* Given entries:

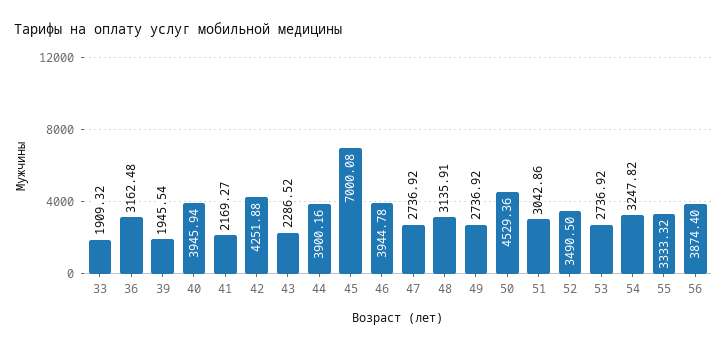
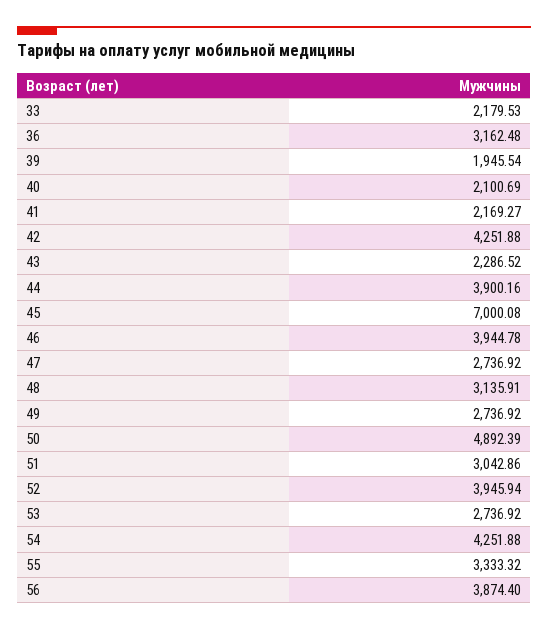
33: 1909.32 -> 2179.53
40: 3945.94 -> 2100.69
50: 4529.36 -> 4892.39
52: 3490.5 -> 3945.94
54: 3247.82 -> 4251.88

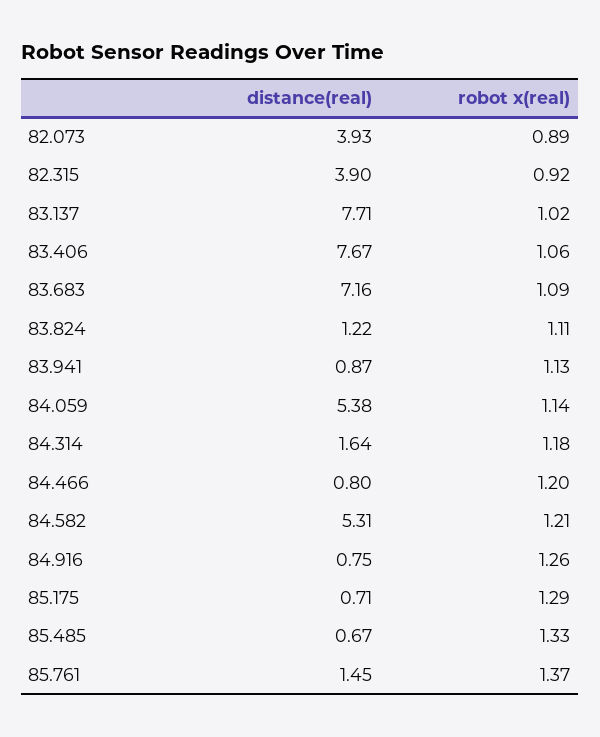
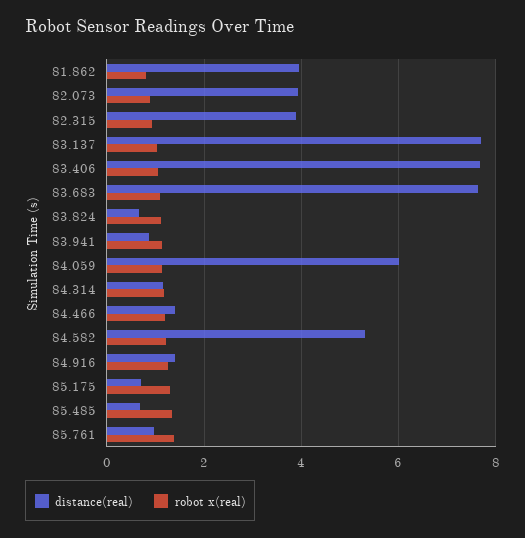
distance(real), 83.683: 7.16 -> 7.6
distance(real), 83.824: 1.22 -> 0.6
distance(real), 84.059: 5.38 -> 6
distance(real), 84.314: 1.64 -> 1.2
distance(real), 84.466: 0.8 -> 1.4
distance(real), 84.916: 0.75 -> 1.4
distance(real), 85.761: 1.45 -> 1
distance(real), 81.862: none -> 4
robot x(real), 81.862: none -> 0.8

* Instructions to follow:
Report only a number: how many lines in the material above contain the string "none".

* Your solution:
2